Nessuno vuole polemizzare con Gennaro Sangiuliano. Né il segretario artistico del Teatro Verdi di Salerno, Antonio Marzullo, né il patron del Giffoni Film Festival, Claudio Gubitosi.
«Sono polemiche più politiche che culturali», dichiara Marzullo.
«Può dire quello che vuole ed esprimersi come vuole, visto che è stato ministro», taglia corto Gubitosi.
L’altrieri l’ex ministro della Cultura, ora capogruppo di Fratelli d’Italia in consiglio regionale, commentando il bilancio licenziato dalla giunta Fico aveva ritenuto «troppo elevato» il contributo di due milioni di euro stanziato per il Verdi – perché «quasi al pari di quello del San Carlo», aveva detto – e giudicato «inopportuno» il finanziamento al festival del cinema per i ragazzi di Giffoni Valle Piana per via dei «procedimenti penali e contabili in corso».
Claudio Gubitosi preferisce non scendere nei particolari dell’indagine della Corte dei Conti in merito al presunto danno erariale contestato due anni fa – «parlerà l’avvocato – dice – è compito suo» – ed evita anche di entrare in polemica con l’ex ministro.

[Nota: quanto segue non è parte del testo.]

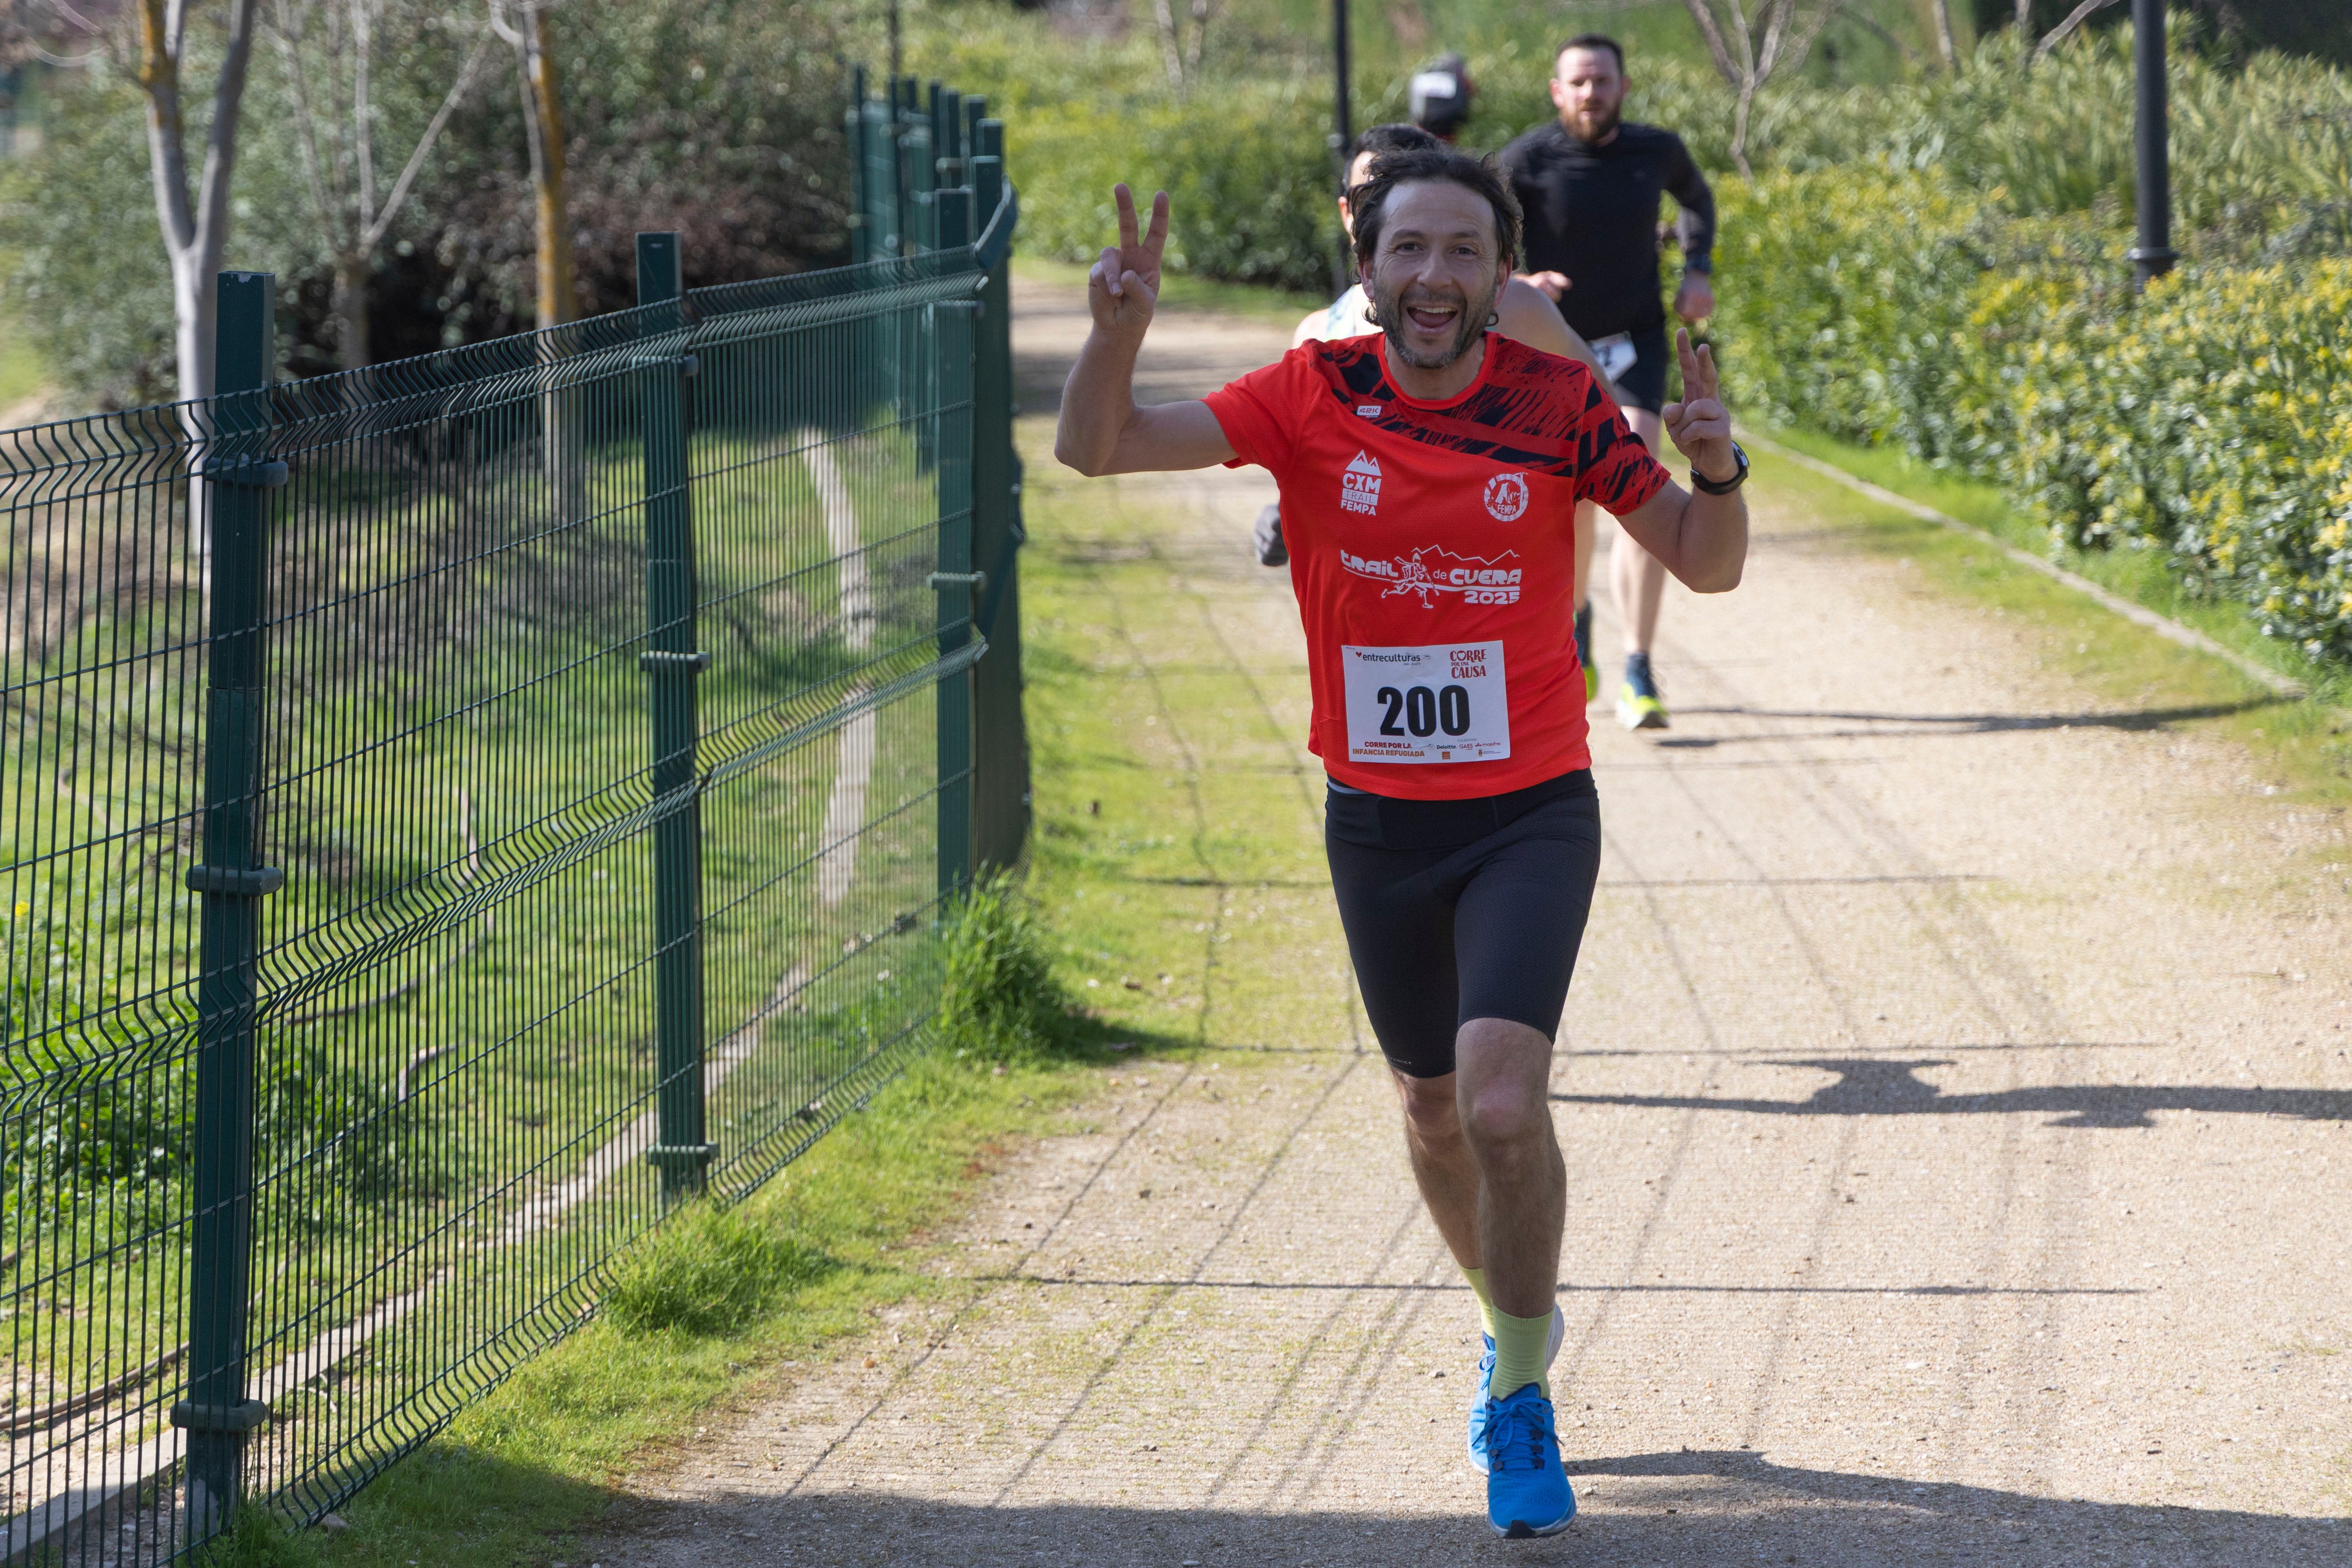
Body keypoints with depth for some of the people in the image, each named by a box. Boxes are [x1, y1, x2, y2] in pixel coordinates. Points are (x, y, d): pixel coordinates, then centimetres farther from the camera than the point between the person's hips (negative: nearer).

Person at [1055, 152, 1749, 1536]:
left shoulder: (1558, 402, -9)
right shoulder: (1314, 398, -7)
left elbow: (1706, 566, -3)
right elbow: (1097, 450, -12)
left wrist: (1718, 474, -25)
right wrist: (1119, 333, -32)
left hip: (1532, 813, -3)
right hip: (1378, 822, 3)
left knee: (1503, 1103, -20)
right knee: (1435, 1110, 18)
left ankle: (1523, 1400, 0)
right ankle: (1518, 1321, 46)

«C’è un ottimo rapporto con il ministro della Cultura (Alessandro Giuli; nda) – aggiunge – e lavoriamo nel rispetto reciproco dei ruoli e delle competenze. Adesso stiamo lavorando alla LVI edizione del Festival, abbiamo le agende piene di impegni e non c’è tempo per le polemiche».

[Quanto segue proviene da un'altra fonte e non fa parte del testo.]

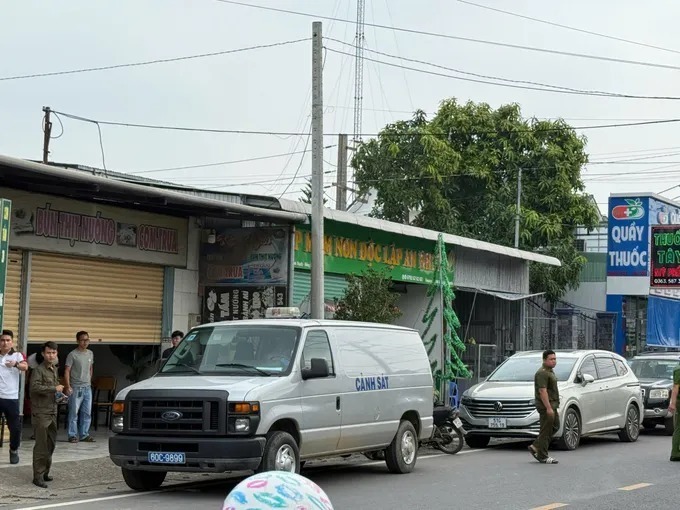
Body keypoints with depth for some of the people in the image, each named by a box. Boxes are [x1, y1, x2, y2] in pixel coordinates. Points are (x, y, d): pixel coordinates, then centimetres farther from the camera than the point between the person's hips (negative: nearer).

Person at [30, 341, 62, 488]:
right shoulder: (39, 370, -11)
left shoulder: (54, 370, 15)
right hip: (41, 412, -8)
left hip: (52, 412, 8)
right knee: (41, 445, -8)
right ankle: (38, 476, -5)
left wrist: (59, 392, 12)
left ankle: (45, 472, 22)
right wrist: (54, 389, -22)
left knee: (51, 444, 12)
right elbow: (35, 387, -26)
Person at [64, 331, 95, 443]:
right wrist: (68, 386, -19)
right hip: (76, 388, -6)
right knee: (74, 413, -4)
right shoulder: (73, 355, -8)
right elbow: (67, 371, -10)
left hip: (87, 388, 6)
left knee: (87, 413, 8)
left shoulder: (90, 354, 11)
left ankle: (84, 434, 15)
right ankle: (72, 435, 1)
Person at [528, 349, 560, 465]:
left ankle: (535, 447, 18)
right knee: (546, 430, -5)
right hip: (546, 406, -11)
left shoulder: (550, 371, 17)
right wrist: (548, 408, -26)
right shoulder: (542, 373, -17)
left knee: (555, 426, 15)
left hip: (552, 405, 11)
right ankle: (542, 456, 1)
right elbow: (542, 391, -23)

Ritornando alla questione Teatro Verdi, invece, se è pur vero quanto dichiara Antonio Marzullo sulla natura più politica che culturale dellle dichiarazioni dell’ex ministro, è altrettanto fuori dubbio che i due milioni di contributo «non sono soldi sprecati».
La premessa per Marzullo è incontrovertibile e suona così: «Il San Carlo resta sempre il San Carlo, il teatro numero uno al mondo, il più bello ed il più importante. Salerno è Salerno e nel suo piccolo abbiamo dimostrato di saper fare bene le cose in silenzio».
Volendo usare una metafora calcistica, suggerita proprio dal segretario artistico, «Salerno – aggiunge – fa una bella serie B».
È andata infatti appena in scena “Il Nabucco” ed il cartellone della stagione lirica conta sette opere, oltre a due balletti e un paio di musical. Per quanto riguarda la prosa, inoltre, il Teatro San Carlo per Salerno «è il nostro organo supremo con cui ci confrontiamo e collaboriamo e che ci aiuta a crescere – spiega Marzullo -. Ottimi i rapporti con il Soprintendente e quando riusciamo ad avere qualche spettacolo gratis dal San Carlo siamo orgogliosi».
Parole dunque «irrilevanti» quelle di Sangiuliano, dice Marzullo che ringrazia la Regione Campania per «l’attenzione nei confronti del Verdi». Sia quella guidata da Vincenzo De Luca che l’attuale targata Fico con l’assessore Ninni Cutaia – «persona di elevato spessore culturale» – anche se Marzullo ricorda all’ex ministro che il San Carlo riceve dal ministero della Cultura 20 milioni di contributi, mentre il Verdi 600.000.
«Forse lo ha dimenticato», conclude.